Pour les dépressifs, vous vous dites sûrement que c'est un soulagement, la seule chose qui vous fait tenir, paradoxalement.
Qu'au moins vos souffrances auront une fin.
Mais si demain on vous diagnostiquait un cancer vous paniqueriez et vous vous rendriez compte que vous n'avez jamais cru à toutes ces conneries.
La vérité s'imposera alors, vous ne voulez pas mourir et mieux encore, vous voulez vivre.
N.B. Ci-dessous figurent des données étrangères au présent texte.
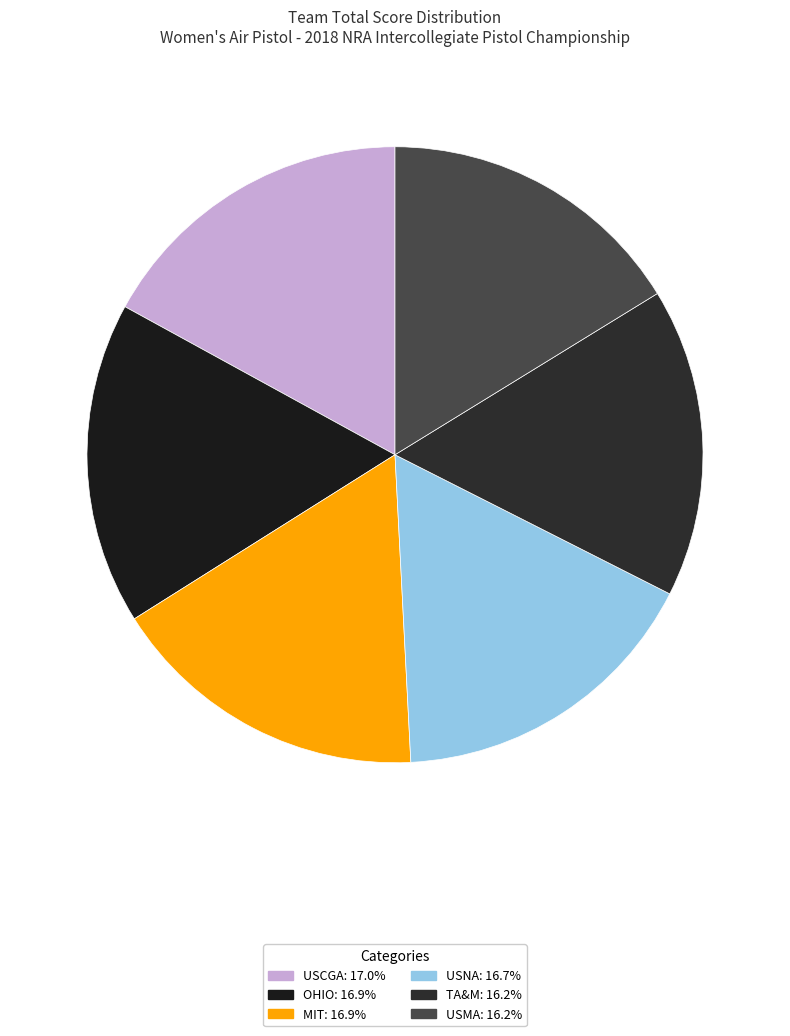

True or false: USCGA accounts for 17% of the total.

True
Et maintenant c'est fini, vous ne pouvez plus, vous auriez pu.
Sauf que tant que la possibilité de commencer à vivre existe toujours pour vous, que le futur existe toujours pour vous, tout va bien, vous pouvez rester en veille, ne pas prendre conscience de votre mort, remettre la vie au lendemain.
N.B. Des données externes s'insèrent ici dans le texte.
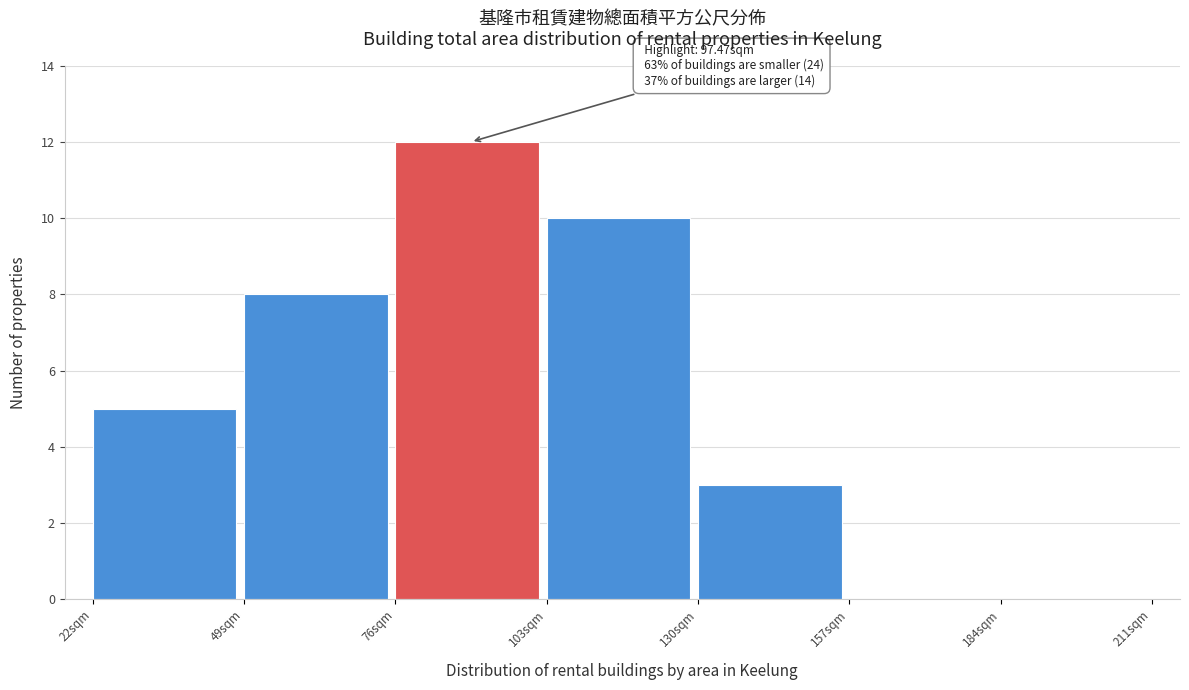

Which range on the x-axis has the tallest bar?

76 to 103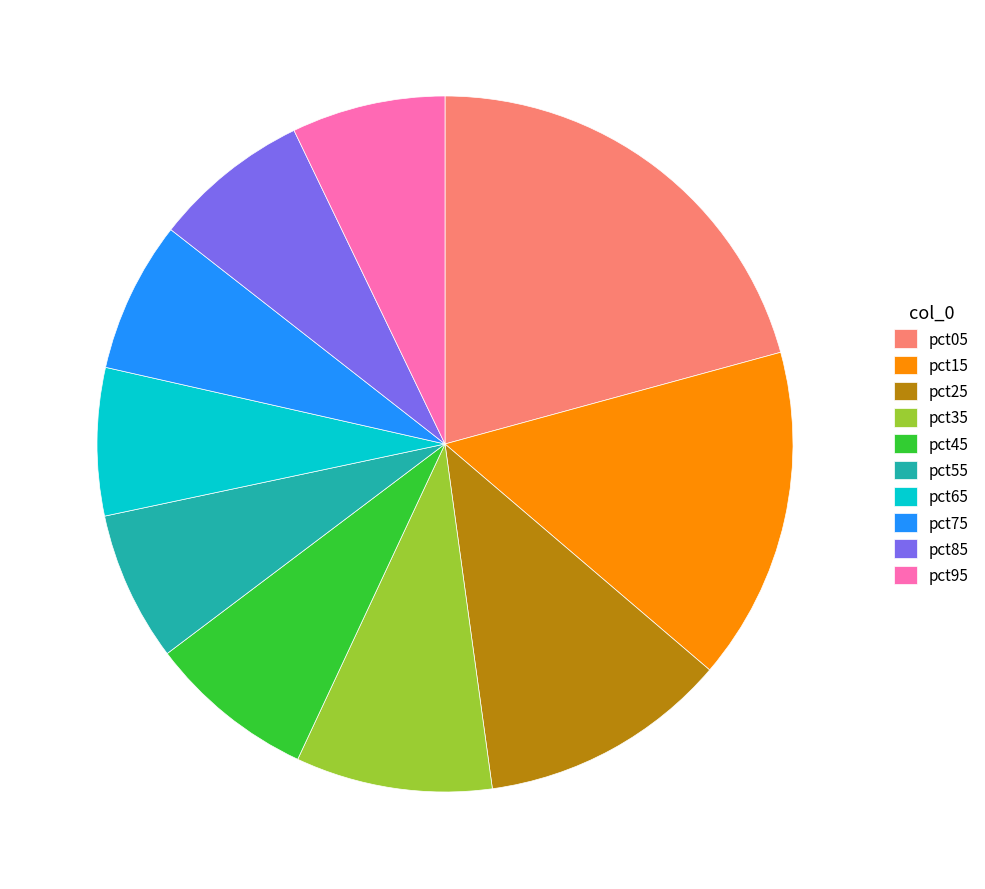

True or false: pct15 accounts for 15% of the total.

True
Se fondre dans tout ce qui peut anesthésier votre conscience, vous maintenir sous le niveau nécessaire à l'expérience de l'angoisse face à votre propre finitude, ça vous savez faire, je sais faire aussi.
Mais vivre en connaissance de cause, ça c'est plus difficile. Et je parle pas de vivre comme si vous alliez mourir demain, devenir zinzin et faire n'imp, car c'est un mensonge de plus, mais bien de vivre sans savoir quand vous allez mourir, tout en sachant que ça arrivera et que c'est ce qui vous définit essentiellement.
Vous n'êtes pas au clair avec la mort.
Et moi non plus, naturel tout ceci sera.